Information for the public
NICE clinical guidelines advise the NHS on caring for people with specific conditions or diseases and the treatments they should receive. The information applies to people using the NHS in England and Wales.
This information explains the advice about offering surveillance of the large bowel to prevent cancer in people at risk that is set out in NICE clinical guideline 118.
Inflammatory bowel disease or polyps (also called adenomas) affecting the large bowel can increase a person's risk of developing colorectal cancer. The specific types of inflammatory bowel disease considered in this information are ulcerative colitis and Crohn's disease. In this information, 'surveillance' means having regular checks to see if there are any changes or any early signs of disease suggesting cancer in the large bowel.

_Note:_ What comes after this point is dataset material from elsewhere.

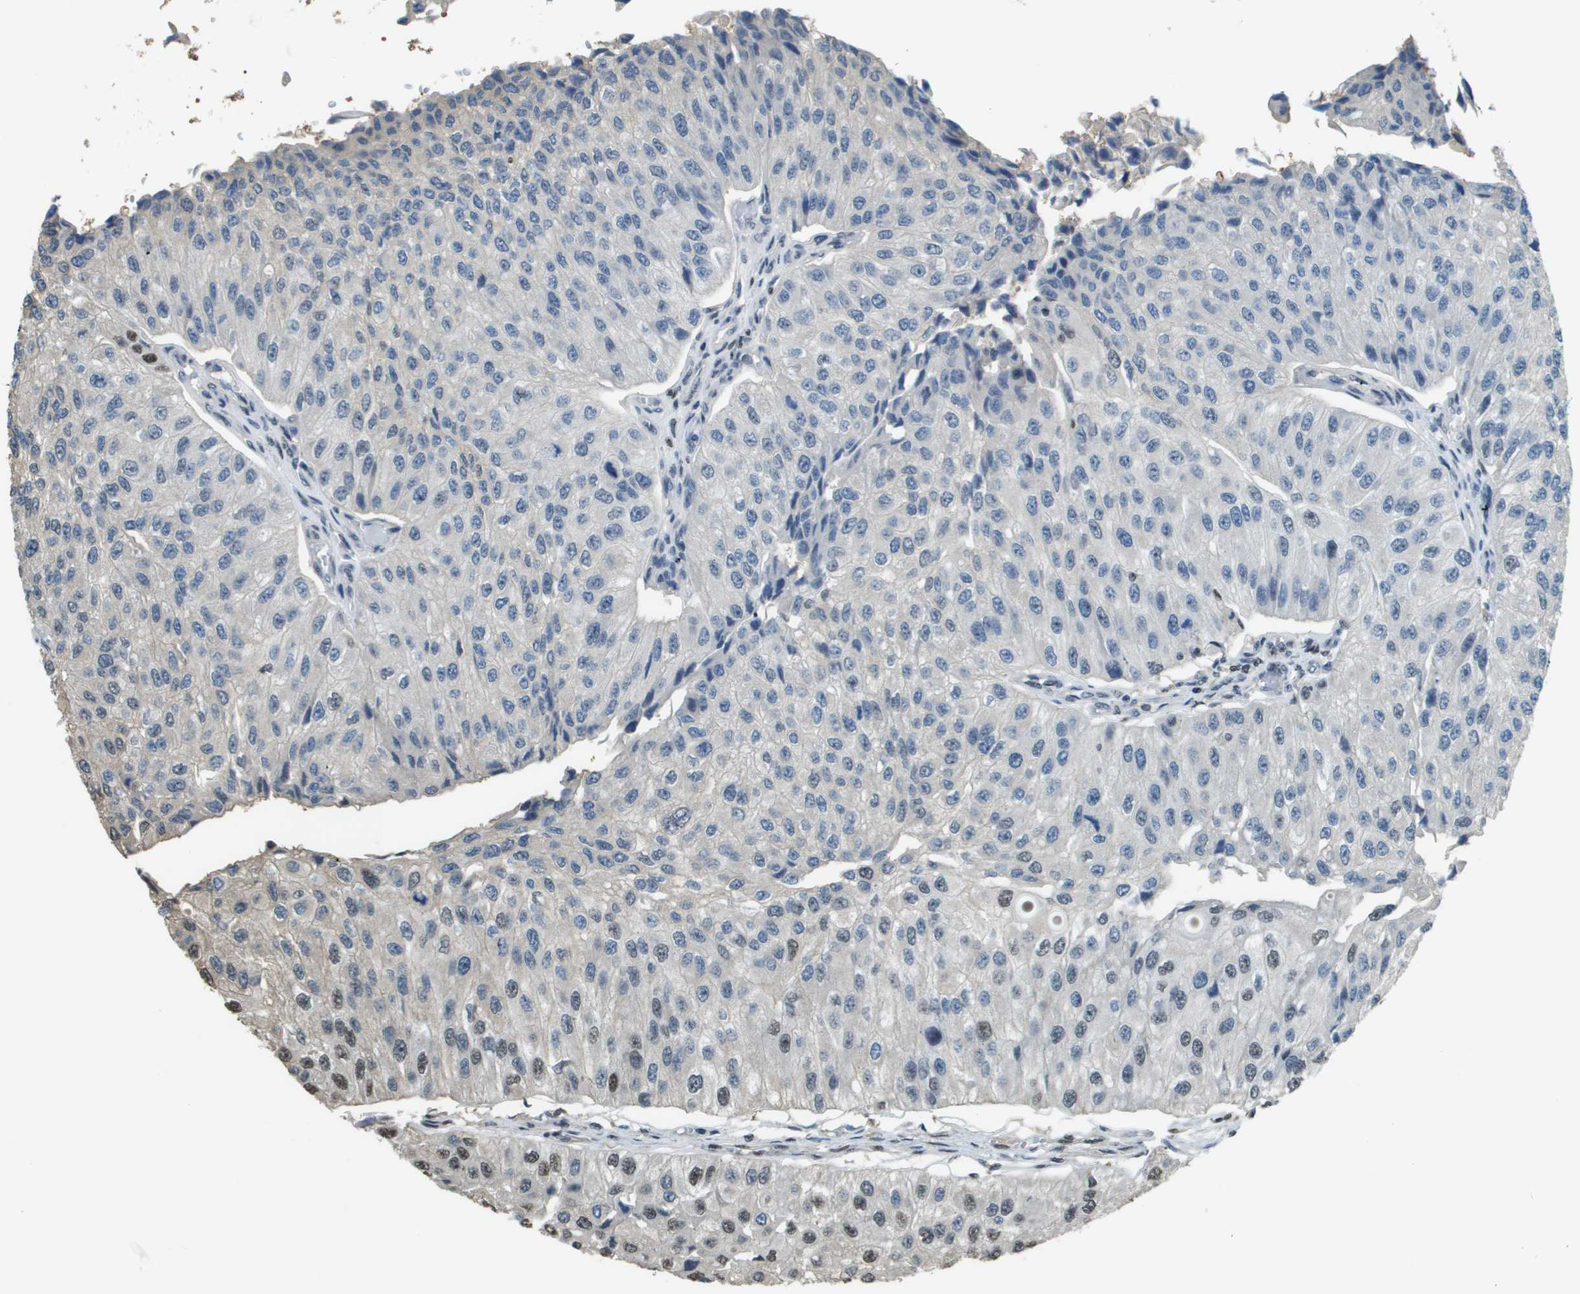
{"staining": {"intensity": "moderate", "quantity": "<25%", "location": "nuclear"}, "tissue": "urothelial cancer", "cell_type": "Tumor cells", "image_type": "cancer", "snomed": [{"axis": "morphology", "description": "Urothelial carcinoma, High grade"}, {"axis": "topography", "description": "Kidney"}, {"axis": "topography", "description": "Urinary bladder"}], "caption": "Human urothelial carcinoma (high-grade) stained with a brown dye demonstrates moderate nuclear positive positivity in approximately <25% of tumor cells.", "gene": "SP100", "patient": {"sex": "male", "age": 77}}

Yes, if you are an adult (age 18 and older):
who has had symptoms of inflammatory bowel disease (ulcerative colitis or Crohn's disease affecting the large bowel) for at least 10 years
who has polyps in the large bowel.
No, if you are:
a child (younger than 18 years)
an adult with cancer of the large bowel or rectum that has recently been diagnosed or has worsened
an adult with polyps who has previously been treated for colorectal cancer
an adult who is at risk of a certain type of colorectal cancer that runs in families (called hereditary non-polyposis colorectal cancer)
an adult with polyps caused by a condition that runs in families (the most common of these conditions is called familial adenomatous polyposis).